Smart Textiles Research Lab
The notion of what constitutes ‘material' for an artist or designer is constantly shifting insofar as any creative person is likely to continuously explore and exploit ‘new' materials. For a long time, the novelty of artists and designers using new materials was in their using some material that has been around for a while but not conventionally used to make art or designs. And often, artists and designers not using some of these materials earlier had to do with a variety of reasons including conventions of making and appropriate materials, lack of access to these materials either for safety, security or financial reasons, and sometimes, simply because they did not know that these materials existed. In the light of this, the challenge for art and design schools will continue to be how best to identify, introduce and adopt new materials to studio practice. One way of approaching this challenge is to be vigilant to the potential of many more materials than those that seem immediately obvious for use by artists and designers; i.e., that we need to get beyond what becomes identified by and made available through art stores or materials libraries.

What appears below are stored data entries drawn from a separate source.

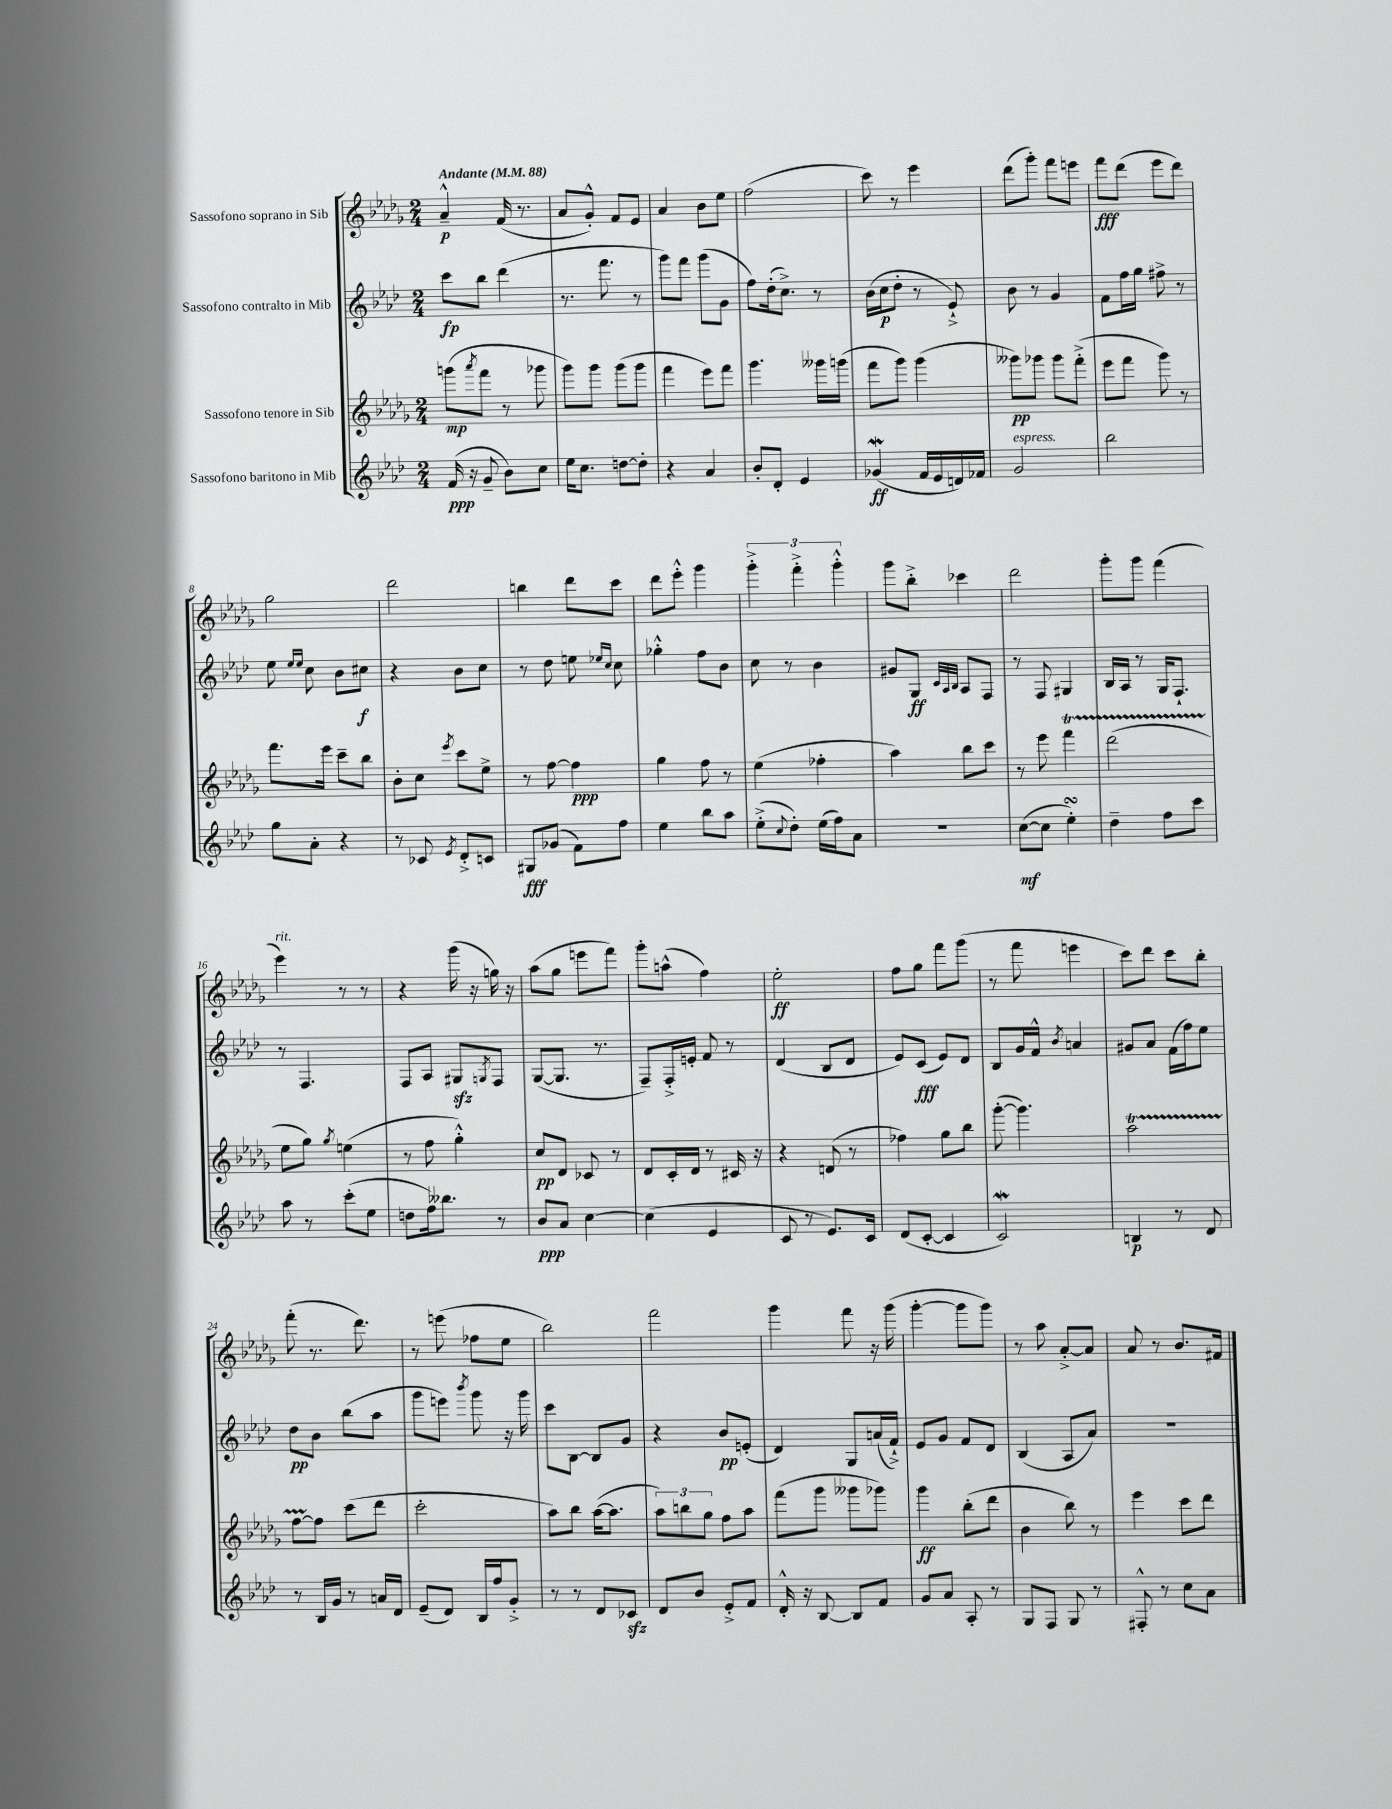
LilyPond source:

<<
\new StaffGroup <<
\new Staff = "s0" \with { instrumentName = "Sassofono soprano in Sib" } {
    \clef treble \key des \major \numericTimeSignature \time 2/4 \tempo "Andante" 4 = 88
    aes'4---^\p f'16( r8. |
    aes'8 ges'8-.-^) f'8 ees'8 |
    aes'4 bes'8 ees''8 |
    f''2( |
    c'''8) r8 ees'''4 |
    des'''8( ges'''8-.) f'''8 e'''8 |
    f'''8\fff des'''8( ees'''8 des'''8) |
    ges''2 |
    des'''2 |
    b''4 des'''8 c'''8 |
    des'''8 ees'''8-.-^ ges'''4 |
    \tuplet 3/2 { ges'''4-.-> f'''4-.-> ges'''4-.-^ } |
    ges'''8 bes''8-.-> ces'''4 |
    des'''2 |
    ges'''8-. ges'''8 f'''4( |
    ees'''4^\markup { \italic "rit." }) r8 r8 |
    r4 ges'''16( r16 g''16) r16 |
    aes''8( ges''8 e'''8 f'''8) |
    ges'''8-. a''8-^( f''4) |
    ees''2-.\ff |
    f''8 ges''8 f'''8 ges'''8( |
    r8 f'''8 e'''4 |
    c'''8) des'''8 c'''8 bes''8-. |
    f'''8-.( r8. des'''8.) |
    r8 e'''8( fes''8 ees''8 |
    bes''2) |
    f'''2 |
    ges'''4 f'''8 r16 ges'''16( |
    ges'''4~-. ges'''8 ges'''8) |
    r8 aes''8 aes'8~-.-> aes'8 |
    aes'8 r8 bes'8. fis'16 \bar "|." |
}
\new Staff = "s1" \with { instrumentName = "Sassofono contralto in Mib" } {
    \clef treble \key aes \major \numericTimeSignature \time 2/4
    c'''8\fp bes''8 des'''4( |
    r8. f'''8. r8 |
    g'''8) f'''8 g'''8( g'8 |
    f''8) des''16-.( c''8.->) r8 |
    bes'16( c''16\p des''8-. r8 ees'8-!->) |
    bes'8 r8 g'4 |
    f'8 f''16 g''16 fis''8-> r8 |
    ees''8 \grace { ees''16 ees''16 } c''8 bes'8 cis''8\f |
    r4 bes'8 c''8 |
    r8 des''8 e''8 \grace { ees''16 c''16 } c''8 |
    ges''4-.-^ f''8 bes'8 |
    c''8 r8 bes'4 |
    gis'8 g8\ff \grace { c'32 aes32 bes32 } aes8 f8 |
    r8 f8 gis4 |
    bes16 aes16 r8 g16 f8.-! |
    r8 f4. |
    f8 aes8 gis8\sfz \acciaccatura { g8 } f8 |
    g8~( g8. r8. |
    f8--) f16-.-> e'16-. f'8 r8 |
    des'4( bes8 des'8 |
    ees'8) c'8\fff( ees'8) des'8 |
    bes8 g'16 f'16-^ \acciaccatura { bes'8 } a'4 |
    gis'8 aes'8 f'16( f''16) ees''8 |
    des''8\pp bes'8 bes''8( aes''8 |
    g'''8 e'''8) \acciaccatura { bes'''8 } g'''8 r16 g'''16 |
    c'''8 bes8~ bes8 g'8 |
    r4 bes'8\pp e'8-.( |
    des'4) g8 a'16( f'16-!->) |
    ees'8 g'8 f'8 des'8 |
    bes4( aes8 aes'8) |
    r2 \bar "|." |
}
\new Staff = "s2" \with { instrumentName = "Sassofono tenore in Sib" } {
    \clef treble \key des \major \numericTimeSignature \time 2/4
    g'''8\mp( \acciaccatura { aes'''8 } f'''8 r8 ges'''8 |
    ges'''8) ges'''8 ges'''8( ges'''8 |
    f'''4 ees'''8) f'''8 |
    ges'''4. geses'''16 g'''16( |
    f'''8 ges'''8) ges'''4( |
    geses'''8\pp) ges'''8 ges'''8 f'''8-.->( |
    ees'''8 f'''8 ges'''8) r8 |
    f'''8. ees'''16 c'''8-- bes''8 |
    bes'8-. c''8 \acciaccatura { ees'''8 } c'''8 ees''8-> |
    r8 f''8~ f''4\ppp |
    ges''4 f''8 r8 |
    ees''4( fes''4-. |
    aes''4) bes''8 c'''8 |
    r8 ees'''8 f'''4\startTrillSpan |
    des'''2( |
    ees''8\stopTrillSpan ges''8) \acciaccatura { ges''8 } e''4( |
    r8 f''8 ges''4-.-^) |
    c''8\pp des'8 ces'8 r8 |
    des'8 c'16-. des'16 r8 cis'16 r16 |
    r4 d'8( r8 |
    fes''4) ges''8 bes''8 |
    ges'''8~-.( ges'''4.) |
    aes''2\startTrillSpan |
    f''8~ f''8\stopTrillSpan c'''8( des'''8 |
    c'''2-. |
    aes''8) bes''8 aes''16~( aes''8. |
    \tuplet 3/2 { aes''8) b''8 ges''8 } f''8 aes''8 |
    f'''8( ges'''8 geses'''8 ges'''8) |
    ges'''4\ff bes''8-.( des'''8 |
    bes'4 bes''8) r8 |
    ees'''4 c'''8 des'''8 \bar "|." |
}
\new Staff = "s3" \with { instrumentName = "Sassofono baritono in Mib" } {
    \clef treble \key aes \major \numericTimeSignature \time 2/4
    f'16\ppp( r16 g'8-- bes'8) c''8 |
    ees''16 c''8. d''8~ d''8-. |
    r4 aes'4 |
    bes'8-. des'8-. ees'4 |
    ges'4\mordent\ff( f'16 ees'16 d'16) fes'16 |
    g'2^\markup { \italic "espress." } |
    bes''2 |
    g''8 aes'8-. r4 |
    r8 ces'8 \acciaccatura { ees'8 } des'8-.-> c'8 |
    gis8\fff ges'8( f'8) f''8 |
    ees''4 bes''8 aes''8 |
    ees''8-.->( \appoggiatura { c''8 } des''8-.) ees''16( f''16) aes'8 |
    R2 |
    c''8~\mf( c''8 ees''4-.\turn) |
    des''4-- f''8 c'''8 |
    aes''8 r8 c'''8-.( ees''8 |
    d''8 f''16) beses''8. r8 |
    bes'8\ppp aes'8 c''4~ |
    c''4( ees'4 |
    c'8 r8 ees'8.) c'16 |
    des'8( c'8~-. c'4 |
    c'2\mordent) |
    b4\p r8 des'8 |
    r8 bes16 g'16 r8 a'16 des'16 |
    ees'8--( des'8) bes16 f''16 g'8-.-> |
    r8 r8 des'8 ces'8\sfz |
    des'8 bes'8 ees'8-.-> f'8 |
    des'16-.-^ r16 bes8~ bes8 f'8 |
    g'8 aes'8 aes8-. r8 |
    g8 f8 g8 r8 |
    fis8-.-^ r8 c''8 aes'8 \bar "|." |
}
>>
>>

Artists and designers have been pioneers in the use of new materials and they would and should continue to do this. Art and design schools need to find innovative ways to make a larger range of materials available to artists and designers and to develop curricular and pedagogical strategies to explore and exploit such materials. One interesting program at MICA is the Smart Textiles Research Lab that engages an interdisciplinary team of students in experimenting with smart textiles and fibers.